Review: “The City of Ali”

By Richard Perkins


At first glance the newly released documentary, The City of Ali could be looked at by some as a run of the mill, all-too-familiar documentary about a famous celebrity’s life and death--they would be mistaken. Instead director Graham Shelby’s film offers a much deeper perspective; examining how a young African American boy growing up in the segregated world of 1950’s Louisville, Kentucky returned home to instill his humanitarian and patriotic beliefs enabling Louisville to become a city he called his own, and was proud to be raised in.


The film is framed by Leroy Neiman paintings, as it reveals how the death of Muhammad Al brought the people of his beloved Louisville, Kentucky together in one memorable week.


Although most people would share that his story is our story and we all know the highs and lows, Shelby’s film begs to differ.

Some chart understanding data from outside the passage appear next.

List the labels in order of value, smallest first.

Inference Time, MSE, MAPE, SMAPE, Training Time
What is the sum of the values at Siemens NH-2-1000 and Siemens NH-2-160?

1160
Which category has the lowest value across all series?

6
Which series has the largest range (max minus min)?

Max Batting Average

Through rarely seen interviews with Ali and backstories on the wide and varied people who spoke at his funeral, an insightful image of the man and his life’s work is revealed. The familiar faces are all here, former boxers, sportscasters, and other celebrities. The deep reflections are from the “not so'' famous--the young Indian college student who shared how his story helped her overcome racial taunts, the young boy who became an NBA superstar who lived two homes down from Ali, who’s youth birthdays would be celebrated by the champ when he was home. The impact of his dedication to helping others, praying with all religions and honoring the right for each person’s voice to be heard are at the heart of this powerful and moving documentary. So many in his Louisville community rose up, on the week of his funeral to share in their respect, honor, and love for the man, their stories of giving love back to him and what he meant to them is an affirmation on how one man’s life can have a profound influence on so many.

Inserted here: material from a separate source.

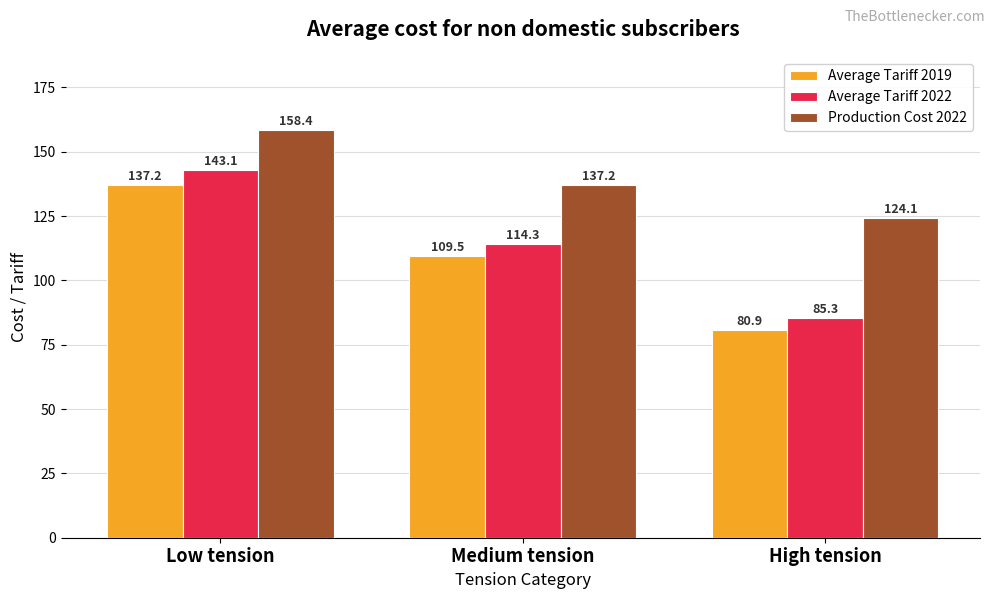

What are all the series names shown in the legend?

Average Tariff 2019, Average Tariff 2022, Production Cost 2022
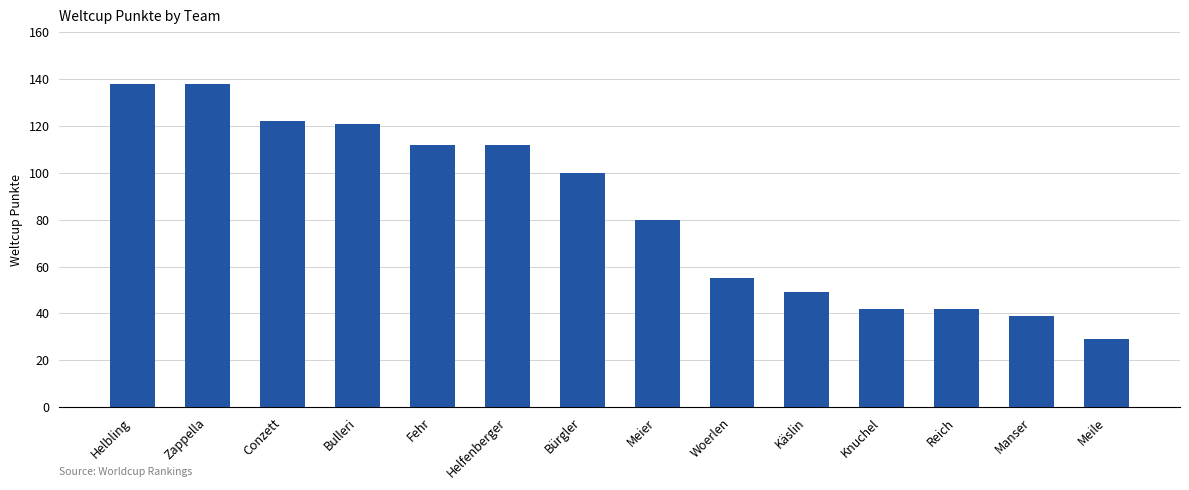

What value does the data have at Zappella?

138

The film concludes with heartfelt speeches and tributes from Senator Orin Hatch, Ambassador Attalah Shabazz (the daughter of Malcolm X), and President Bill Clinton. Perhaps the message of Shelby’s film is that it offers a rare instance of what America can possibly hope to become. Bringing all together, from all walks of life to congregate to celebrate a life of service is the legacy of the man known as “the greatest.”